Nuclear Politics

Foratom Says Nuclear Will Be Seen As ‘Indispensable Tool’ In Fight Against Climate Change

By David Dalton
21 December 2015

21 Dec (NucNet): The Brussels-based trade association for the nuclear energy industry is convinced that nuclear energy will once again form a fundamental part of a forthcoming Intergovernmental Panel on Climate Change (IPCC) report as an “indispensable tool” for tackling climate change. Foratom said that as a result of the COP21 UN Paris Agreement to limit global average temperature increases to below two degrees Celsius compared to the pre-industrial period by 2100, the IPCC will produce a technical report by 2018 on the possible solutions which should be used to limit the effects of climate change. Foratom said the IPCC acknowledged in its fifth report from April 2014 that nuclear energy offers the advantage of being a low carbon technology.
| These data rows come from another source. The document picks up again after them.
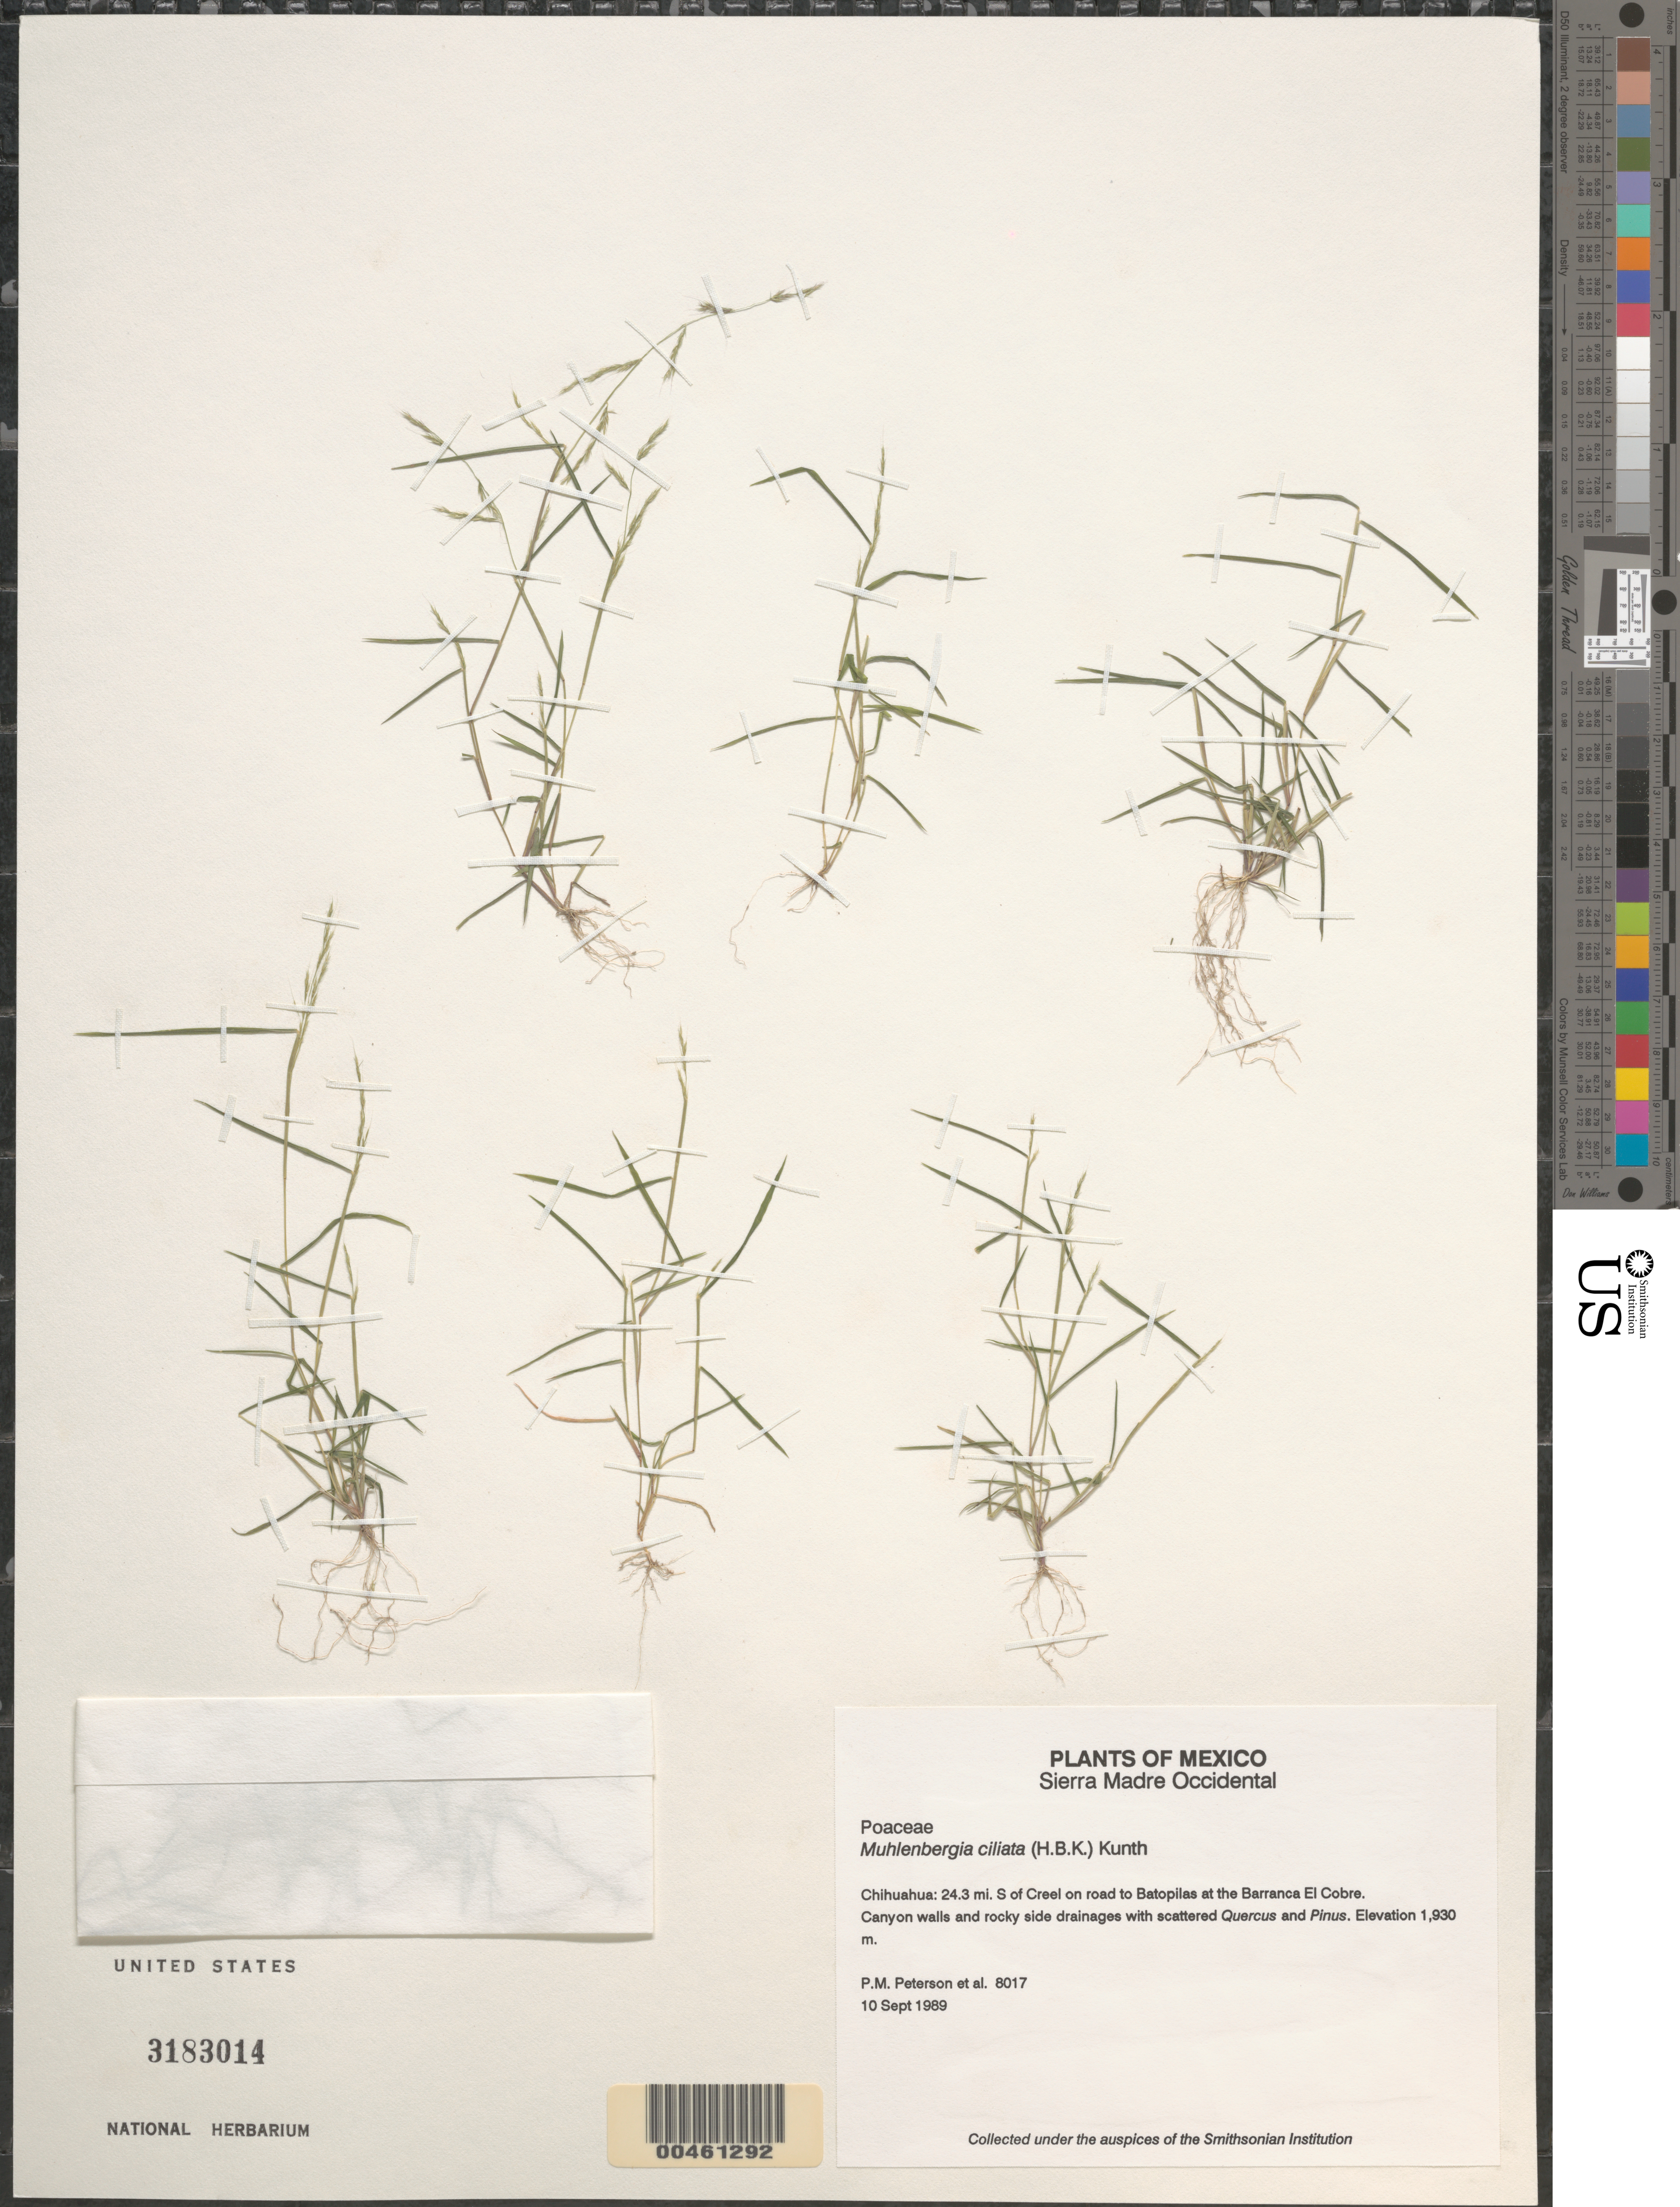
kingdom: Plantae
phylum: Tracheophyta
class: Liliopsida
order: Poales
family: Poaceae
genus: Muhlenbergia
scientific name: Muhlenbergia ciliata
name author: (Kunth) Trin.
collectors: P. M. Peterson, C. R. Annable & Y. Herrera Arrieta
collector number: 08017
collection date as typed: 10 Sep 1989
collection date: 1989-09-10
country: Mexico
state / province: Chihuahua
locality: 24.3 mi. S of Creel on road to Batopilas at the Barranca El Cobre.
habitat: Canyon walls and rocky side drainages with scattered Quercus and Pinus.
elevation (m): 1930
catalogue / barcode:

Meanwhile, David Shropshire, head of the International Atomic Energy Agency delegation at COP21, said the Paris agreement neither defines energy technologies as low carbon, nor specifies any energy technology. Instead, it describes “technology” in terms of research, development and demonstration, transfer, capacity building, needs assessment, action plans and project ideas, mechanisms, centres, committees and networks. “All these are applicable to nuclear,” Mr Shropshire said. “Consequently, all energy technologies, low-carbon and fossil, are on the table.”